March 30 (Reuters) - Viridian Therapeutics VRDN.O shares slumped 34% to an eight-month low on Monday after its experimental treatment for thyroid eye disease lagged rivals in efficacy in a late-stage study, even as it met the main goal of reducing eye bulging.

The 36% and 45% improvements in eye bulging versus placebo fell short of the 50%-plus investors expected, and the double-vision data were harder to read, Jefferies analyst Faisal Khurshid said.

There could be "fierce investor debate on commercial feasibility" of the drug, elegrobart, he said, despite the data reducing risk for Viridian since it now has two potential thyroid eye disease drugs.

Viridian's shares are last down 32% at $18.66. They had gained more than 62% this year, through Friday close.

The study tested elegrobart in 132 patients on either a four-week or eight-week dosing schedule or a placebo.

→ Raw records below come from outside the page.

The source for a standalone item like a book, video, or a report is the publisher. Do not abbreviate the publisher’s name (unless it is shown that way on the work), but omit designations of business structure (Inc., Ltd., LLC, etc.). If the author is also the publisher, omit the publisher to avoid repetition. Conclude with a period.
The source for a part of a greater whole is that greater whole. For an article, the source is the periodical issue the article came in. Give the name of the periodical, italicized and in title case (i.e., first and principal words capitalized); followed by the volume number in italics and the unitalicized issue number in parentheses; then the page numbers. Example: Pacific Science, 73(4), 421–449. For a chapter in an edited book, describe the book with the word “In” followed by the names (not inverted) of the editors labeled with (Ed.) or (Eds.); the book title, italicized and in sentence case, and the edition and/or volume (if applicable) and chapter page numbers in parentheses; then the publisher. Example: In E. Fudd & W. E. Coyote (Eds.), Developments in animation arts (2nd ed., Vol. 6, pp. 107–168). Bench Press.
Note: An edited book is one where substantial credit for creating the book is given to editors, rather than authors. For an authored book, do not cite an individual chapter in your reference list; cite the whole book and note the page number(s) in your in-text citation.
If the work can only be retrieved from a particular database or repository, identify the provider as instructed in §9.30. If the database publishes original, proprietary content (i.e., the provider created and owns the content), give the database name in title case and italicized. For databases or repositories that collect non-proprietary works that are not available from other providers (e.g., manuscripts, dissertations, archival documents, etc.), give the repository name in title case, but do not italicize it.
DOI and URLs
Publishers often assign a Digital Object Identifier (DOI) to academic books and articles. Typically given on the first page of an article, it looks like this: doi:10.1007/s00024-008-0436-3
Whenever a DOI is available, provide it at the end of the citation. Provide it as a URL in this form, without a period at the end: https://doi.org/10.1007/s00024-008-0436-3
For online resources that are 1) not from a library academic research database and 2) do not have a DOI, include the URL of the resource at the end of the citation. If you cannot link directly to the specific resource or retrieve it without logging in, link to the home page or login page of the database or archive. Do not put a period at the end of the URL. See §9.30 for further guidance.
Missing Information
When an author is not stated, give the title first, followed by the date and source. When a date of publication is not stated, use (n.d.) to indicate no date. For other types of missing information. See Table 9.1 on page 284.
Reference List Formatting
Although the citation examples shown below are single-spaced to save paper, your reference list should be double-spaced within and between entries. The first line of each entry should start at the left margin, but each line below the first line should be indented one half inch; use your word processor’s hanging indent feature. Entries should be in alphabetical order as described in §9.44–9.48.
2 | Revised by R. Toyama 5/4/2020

Thyroid eye disease, or TED, is an autoimmune condition causing inflammation, swelling, and fat expansion behind the eyes, often resulting in bulging, pain, redness, and double vision.

At 24 weeks, 54% of patients in the four-week group showed an improvement in eye bulging, compared with 18% on placebo. Double vision improved in 71% of patients on the more frequent regimen versus 32% on placebo.

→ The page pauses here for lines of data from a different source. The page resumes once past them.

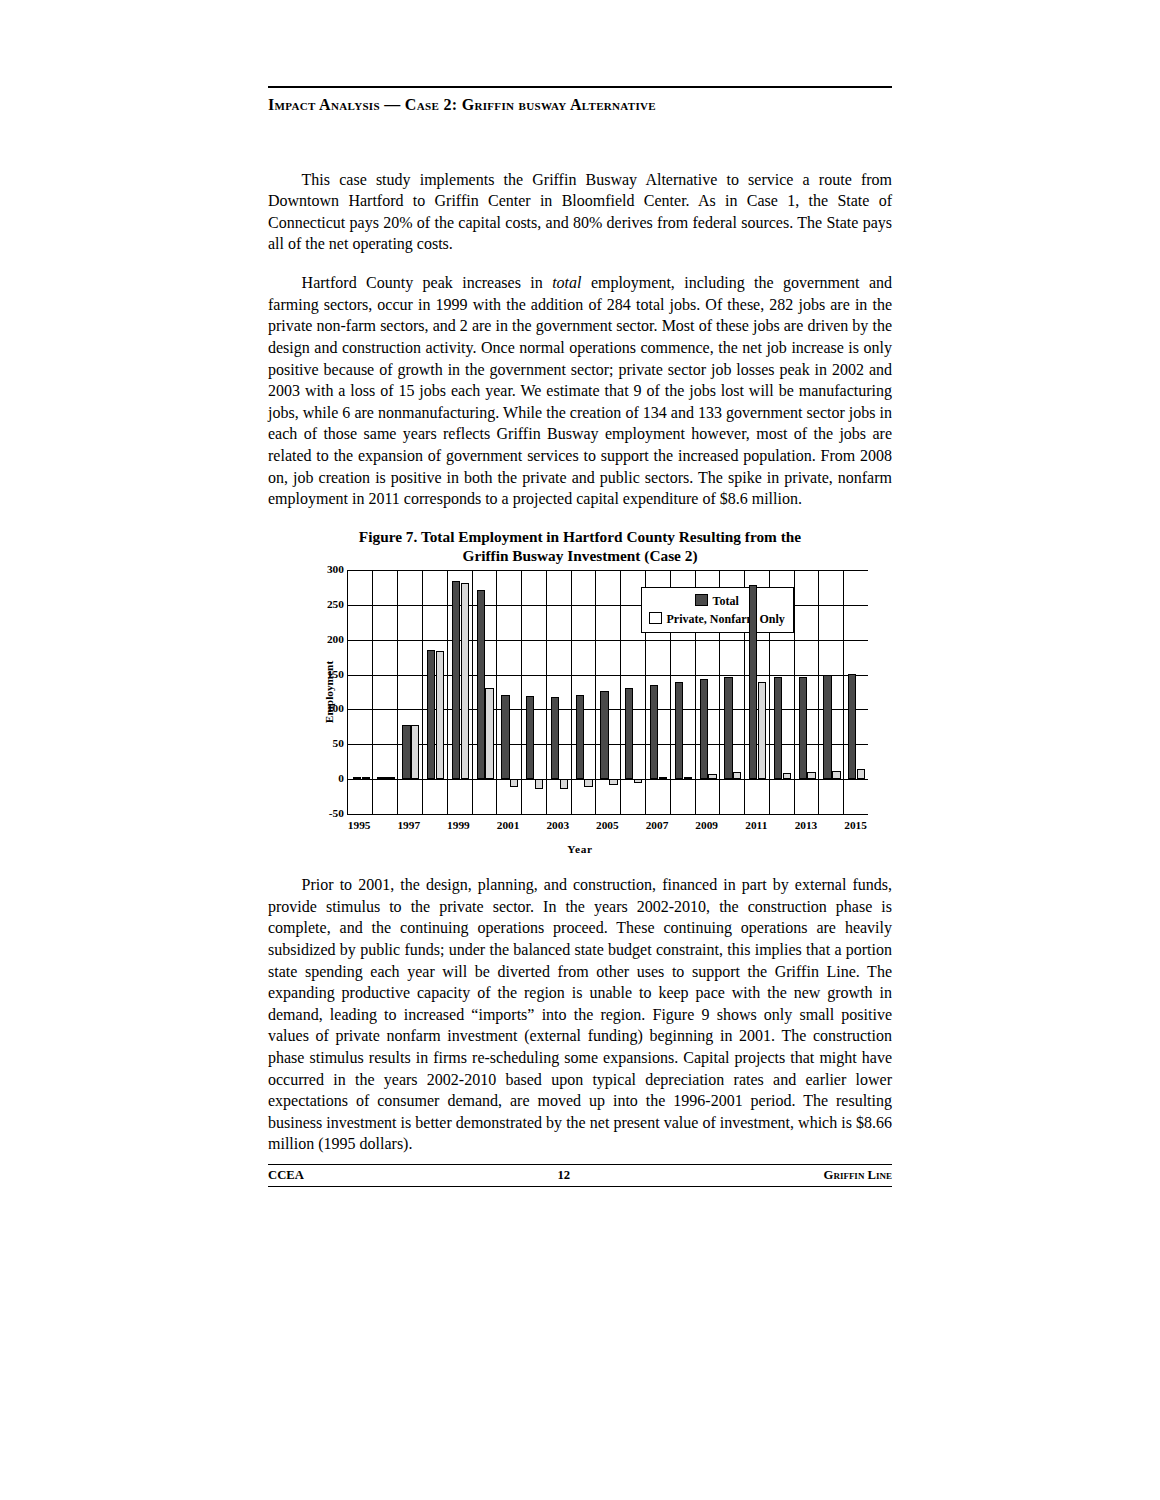Impact Analysis — Case 2: Griffin busway Alternative
This case study implements the Griffin Busway Alternative to service a route from Downtown Hartford to Griffin Center in Bloomfield Center. As in Case 1, the State of Connecticut pays 20% of the capital costs, and 80% derives from federal sources. The State pays all of the net operating costs.
Hartford County peak increases in total employment, including the government and farming sectors, occur in 1999 with the addition of 284 total jobs. Of these, 282 jobs are in the private non-farm sectors, and 2 are in the government sector. Most of these jobs are driven by the design and construction activity. Once normal operations commence, the net job increase is only positive because of growth in the government sector; private sector job losses peak in 2002 and 2003 with a loss of 15 jobs each year. We estimate that 9 of the jobs lost will be manufacturing jobs, while 6 are nonmanufacturing. While the creation of 134 and 133 government sector jobs in each of those same years reflects Griffin Busway employment however, most of the jobs are related to the expansion of government services to support the increased population. From 2008 on, job creation is positive in both the private and public sectors. The spike in private, nonfarm employment in 2011 corresponds to a projected capital expenditure of $8.6 million.
Figure 7. Total Employment in Hartford County Resulting from the
Griffin Busway Investment (Case 2)
Employment
300
250
200
150
100
50
0
-50
Total
Private, Nonfarm Only
1995
1997
1999
2001
2003
2005
2007
2009
2011
2013
2015
Year
Prior to 2001, the design, planning, and construction, financed in part by external funds, provide stimulus to the private sector. In the years 2002-2010, the construction phase is complete, and the continuing operations proceed. These continuing operations are heavily subsidized by public funds; under the balanced state budget constraint, this implies that a portion state spending each year will be diverted from other uses to support the Griffin Line. The expanding productive capacity of the region is unable to keep pace with the new growth in demand, leading to increased “imports” into the region. Figure 9 shows only small positive values of private nonfarm investment (external funding) beginning in 2001. The construction phase stimulus results in firms re-scheduling some expansions. Capital projects that might have occurred in the years 2002-2010 based upon typical depreciation rates and earlier lower expectations of consumer demand, are moved up into the 1996-2001 period. The resulting business investment is better demonstrated by the net present value of investment, which is $8.66 million (1995 dollars).
CCEA 12 Griffin Line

The eight-week regimen also beat placebo, with 63% of patients showing reduced eye bulging and 54% reporting improved double vision, compared with 18% and 32% on placebo, respectively.

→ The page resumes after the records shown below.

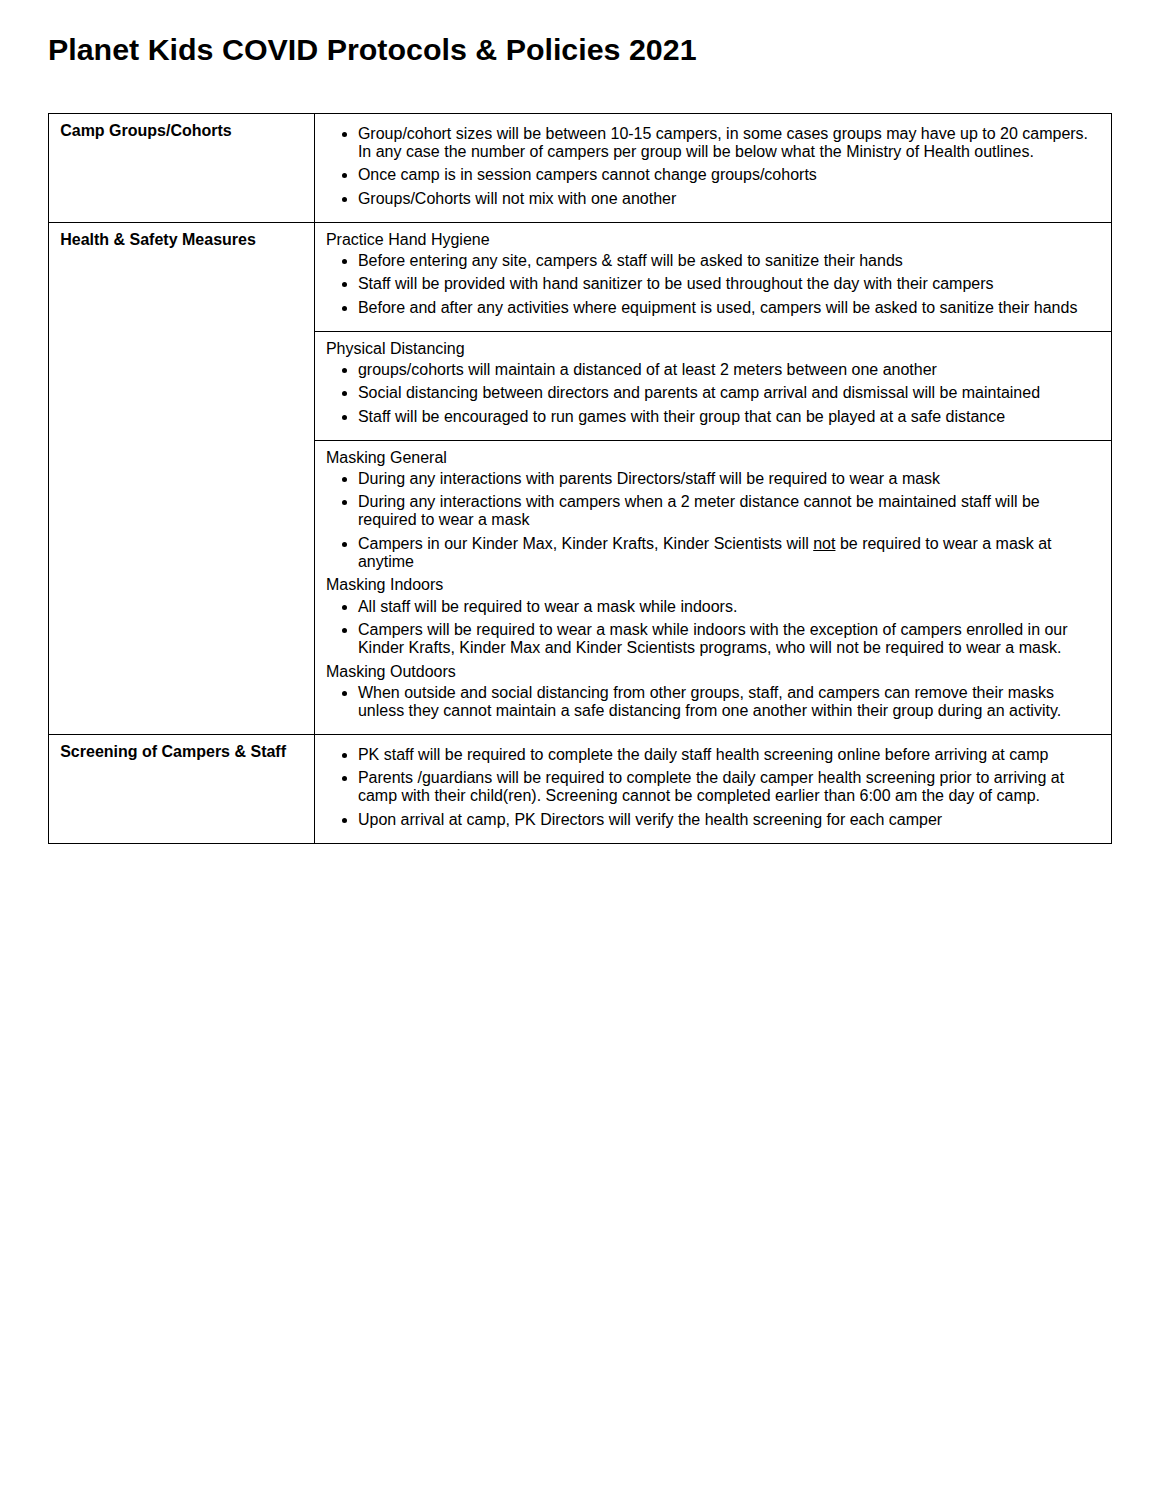Planet Kids COVID Protocols & Policies 2021
| Camp Groups/Cohorts | Group/cohort sizes will be between 10-15 campers, in some cases groups may have up to 20 campers. In any case the number of campers per group will be below what the Ministry of Health outlines. Once camp is in session campers cannot change groups/cohorts Groups/Cohorts will not mix with one another |
| Health & Safety Measures | Practice Hand Hygiene Before entering any site, campers & staff will be asked to sanitize their hands Staff will be provided with hand sanitizer to be used throughout the day with their campers Before and after any activities where equipment is used, campers will be asked to sanitize their hands |
| Physical Distancing groups/cohorts will maintain a distanced of at least 2 meters between one another Social distancing between directors and parents at camp arrival and dismissal will be maintained Staff will be encouraged to run games with their group that can be played at a safe distance |
| Masking General During any interactions with parents Directors/staff will be required to wear a mask During any interactions with campers when a 2 meter distance cannot be maintained staff will be required to wear a mask Campers in our Kinder Max, Kinder Krafts, Kinder Scientists will not be required to wear a mask at anytime Masking Indoors All staff will be required to wear a mask while indoors. Campers will be required to wear a mask while indoors with the exception of campers enrolled in our Kinder Krafts, Kinder Max and Kinder Scientists programs, who will not be required to wear a mask. Masking Outdoors When outside and social distancing from other groups, staff, and campers can remove their masks unless they cannot maintain a safe distancing from one another within their group during an activity. |
| Screening of Campers & Staff | PK staff will be required to complete the daily staff health screening online before arriving at camp Parents /guardians will be required to complete the daily camper health screening prior to arriving at camp with their child(ren). Screening cannot be completed earlier than 6:00 am the day of camp. Upon arrival at camp, PK Directors will verify the health screening for each camper |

Oppenheimer analyst Leland Gershell said the less frequent dosing delivered a better profile of the two, but the overall efficacy was "underwhelming."

Viridian expects to submit a U.S. marketing application in the first quarter of 2027.

CEO Steve Mahoney said a home-administered IGF-1R therapy could help expand the thyroid eye disease market and allow Viridian to gain share. He said the company has "a lot of optionality" on pricing across both dosing schedules.

The only approved therapy for the condition, Amgen's AMGN.O Tepezza, was approved by U.S. regulators in 2020.